23rd Chief Justice of Bangladesh
- In office 31 December 2021 – 25 September 2023
- Appointed by: Abdul Hamid
- President: Abdul Hamid; Mohammed Shahabuddin;
- Preceded by: Syed Mahmud Hossain
- Succeeded by: Obaidul Hassan

Personal details
- Born: 26 September 1956 (age 69)
- Alma mater: Satkhira Government College University of Dhaka Dhanmondi Law College

= Hasan Foez Siddique =

23rd Chief Justice of Bangladesh

Hasan Foez Siddique (born 26 September 1956) is a Bangladeshi lawyer and jurist who served as 23rd Chief Justice of the Supreme Court of Bangladesh.

== Early life and education ==
Siddique was born on 26 September 1956 to Abdul Gofur Mollah and Nurjahan Begum. He passed SSC from Khoksa Janipur Pilot High School in 1972 and ISC from Government P.C. College in 1974. After passing Bachelor of Arts from Satkhira Government College, he took his MSS (Masters in Social Science) degree from the Department of Political Science, University of Dhaka. He later passed Bachelor of Laws from Dhanmondi Law College and enrolled as an advocate at the District & Sessions Judge Court, Dhaka in 1981.

== Career ==
Siddique was enrolled as an advocate of the District Court, the High Court Division and the Appellate Division of the Supreme Court of Bangladesh in 1981, 1983 and 1999 respectively. He acted as legal advisor to Khulna City Corporation, Kushtia Municipality, Jalalabad Gas Transmission Company, and chief law advisor of the Ministry of Home Affairs.
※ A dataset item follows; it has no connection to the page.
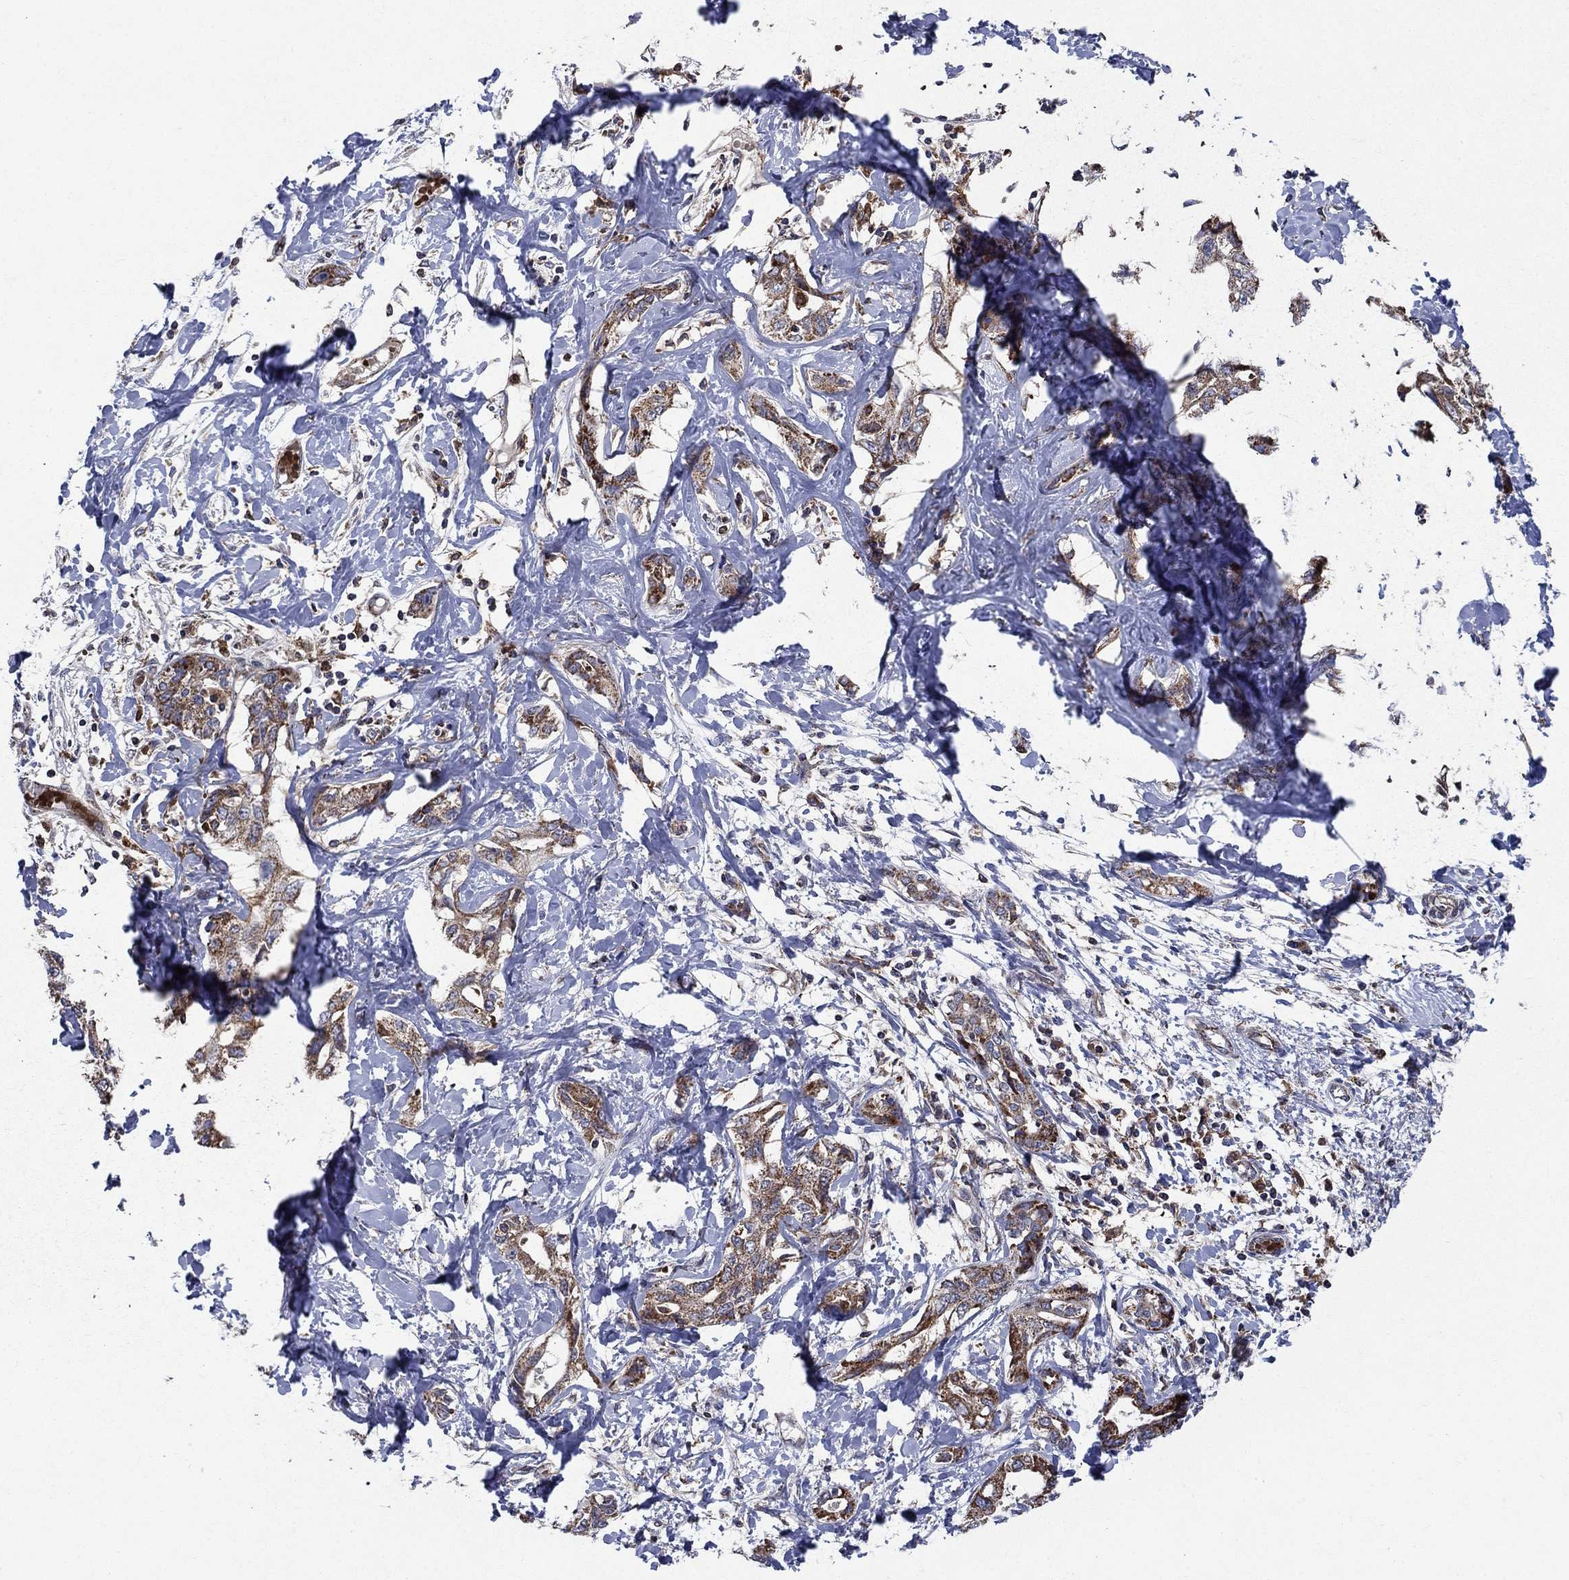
{"staining": {"intensity": "strong", "quantity": ">75%", "location": "cytoplasmic/membranous"}, "tissue": "liver cancer", "cell_type": "Tumor cells", "image_type": "cancer", "snomed": [{"axis": "morphology", "description": "Cholangiocarcinoma"}, {"axis": "topography", "description": "Liver"}], "caption": "This is a histology image of immunohistochemistry (IHC) staining of cholangiocarcinoma (liver), which shows strong expression in the cytoplasmic/membranous of tumor cells.", "gene": "RNF19B", "patient": {"sex": "male", "age": 59}}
On 24 December 2007, he was appointed as an additional attorney general of Bangladesh. He resigned from the post on 4 June 2008, citing difficulties in discharging his duties. Elevated as judge of the High Court Division in 2009 and as a judge of the Appellate Division of the Supreme Court of Bangladesh in 2013.

Siddique was appointed the chairman of Bangladesh Judicial Service Commission on 30 April 2015. In September 2019, he briefly served as the Chief Justice of Bangladesh in absence of the Chief Justice. He was re-appointed as the chairman of Bangladesh Judicial Service Commission on 4 May 2020.

On 21 June 2021, Siddique issued an order halting the bail of those accused of attacking a motorcade of Prime Minister Sheikh Hasina. On 30 December 2021, he was appointed as the chief justice. On this appointment, he superseded justice Muhammad Imman Ali, the most senior Appellate Division judge. He retired on 25 September 2023 from chief justice of Bangladesh.

==Personal life==
Siddique is married to Dalia Firoz. His elder brother, Abu Bakar Siddique, is a retired judge of the Appellate Division.